Depresi Selama Kehamilan

SehatFresh.com – Kehamilan seharusnya menjadi salah satu momen paling bahagia dalam hidup seorang wanita. Namun, bagi beberapa wanita, ini bisa menjadi masa yang membingungkan, penuh kecemasan, membuat stres dan bahkan depresi. Depresi merupakan gangguan mood yang bisa memengaruhi wanita di beberapa titik selama hidup mereka, termasuk ketika hamil.

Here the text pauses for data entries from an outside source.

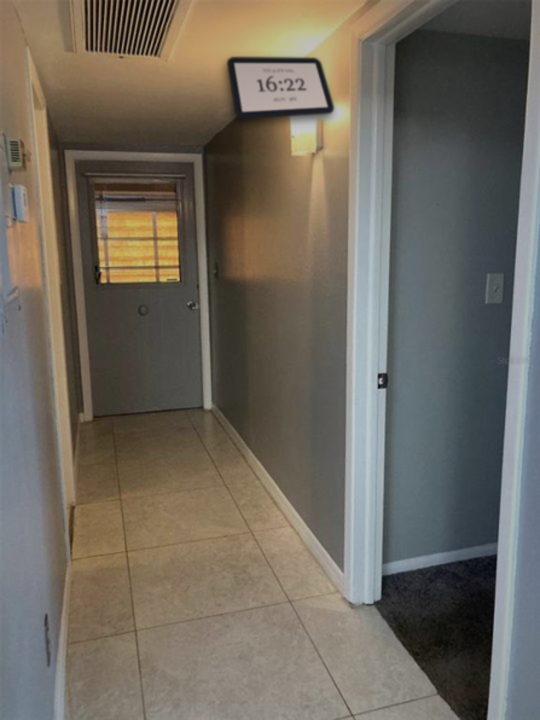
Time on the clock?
16:22
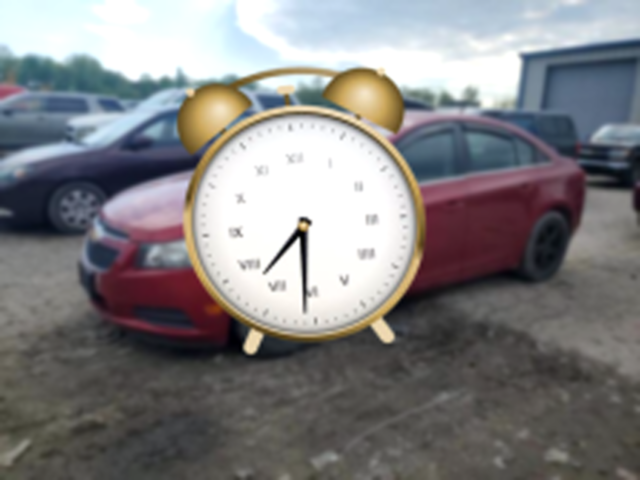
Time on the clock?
7:31
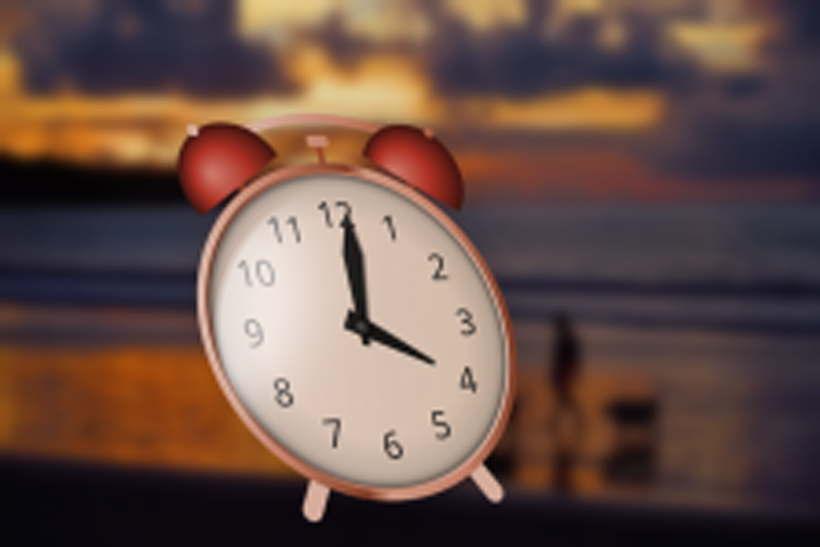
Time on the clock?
4:01
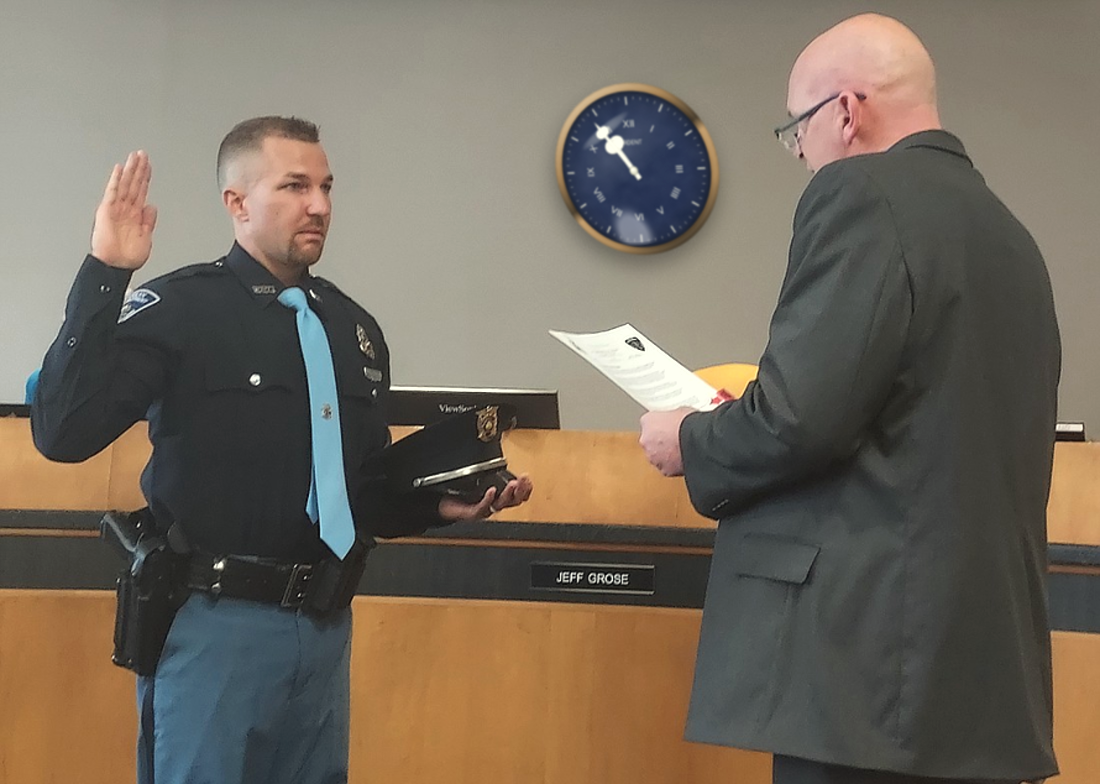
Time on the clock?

Depresi selama kehamilan, atau depresi antepartum, merupakan gangguan mood seperti depresi klinis. Gangguan mood adalah penyakit biologis yang melibatkan perubahan kimia otak. Selama kehamilan, perubahan hormon dapat mempengaruhi zat kimia dalam otak, yang secara langsung berhubungan dengan depresi dan kecemasan. Ini dapat diperburuk oleh situasi kehidupan yang sulit, yang akhirnya mengakibatkan depresi selama kehamilan.

Menurut American Pregnancy, wanita dengan depresi biasanya mengalami beberapa gejala berikut selama dua minggu atau lebih :

  • Merasa sedih terus menerus
  • Kesulitan berkonsentrasi
  • Kurang tidur atau kelebihan tidur
  • Kehilangan minat dalam kegiatan yang biasanya disenangi
  • Pikiran berulang tentang kematian, bunuh diri, atau putus asa
  • Kegelisahan
  • Perasaan bersalah atau tidak berharga
  • Perubahan kebiasaan makan

Depresi yang tidak diobati membawa potensi bahaya untuk ibu dan bayi. Hal ini dapat menyebabkan gizi buruk, minum alkohol, merokok, dan perilaku bunuh diri, yang kemudian dapat menyebabkan kelahiran prematur, berat badan lahir rendah, dan masalah perkembangan. Seorang wanita yang depresi seringkali tidak memiliki kekuatan atau keinginan untuk merawat dirinya sendiri atau bayinya yang sedang berkembang dalam rahim. Bayi yang lahir dari ibu yang mengalami depresi mungkin kurang aktif, menunjukkan kurang perhatian dan menjadi lebih gelisah daripada bayi yang lahir dari ibu yang tidak depresi.

Ketika kehamilan dirasa membawa kecemasan berlebih, langkah yang paling penting adalah mencari bantuan. Bicarakan dengan dokter atau psikiater tentang gejala-gejala yang selama ini dirasakan. Dokter tentunya akan senantiasa mengupayakan yang terbaik untuk ibu dan bayi.

Karena penggunaan beberapa antidepresan selama kehamilan masih kontroversi, terdapat cara-cara lain untuk membantu mengobati depresi, seperti :

  • Olahraga: Berolahragasecara alamimeningkatkan kadarserotonin (hormon yang dapat membantu memperbaiki suasana hati ).
  • Cukup istirahat: Kurang tidur sangat memengaruhi tubuh dan kemampuan pikiran untuk menangani stres. Maka dari itu, aturlah jadwal tidur rutin di mana Anda tidur dan bangun pada waktu yang sama.
  • Tingkatkan nutrisi: Banyak makanan telah dikaitkan dengan perubahan mood, kemampuan untuk menangani stres dan kejernihan mental. Diet tinggi kafein, gula, karbohidrat olahan, bahan tambahan buatan dan rendah protein, dapat menyebabkan masalah kesehatan mental dan fisik. Maka dari itu, tingkatkanlah konsumsi makanan sehat dengan diet seimbang agar Anda merasa lebih baik, secara fisik dan mental.

Akupunktur: Sejumlah studi meyakini bahwa akupunktur bisa menjadi pilihan pengobatan depresi pada wanita hamil.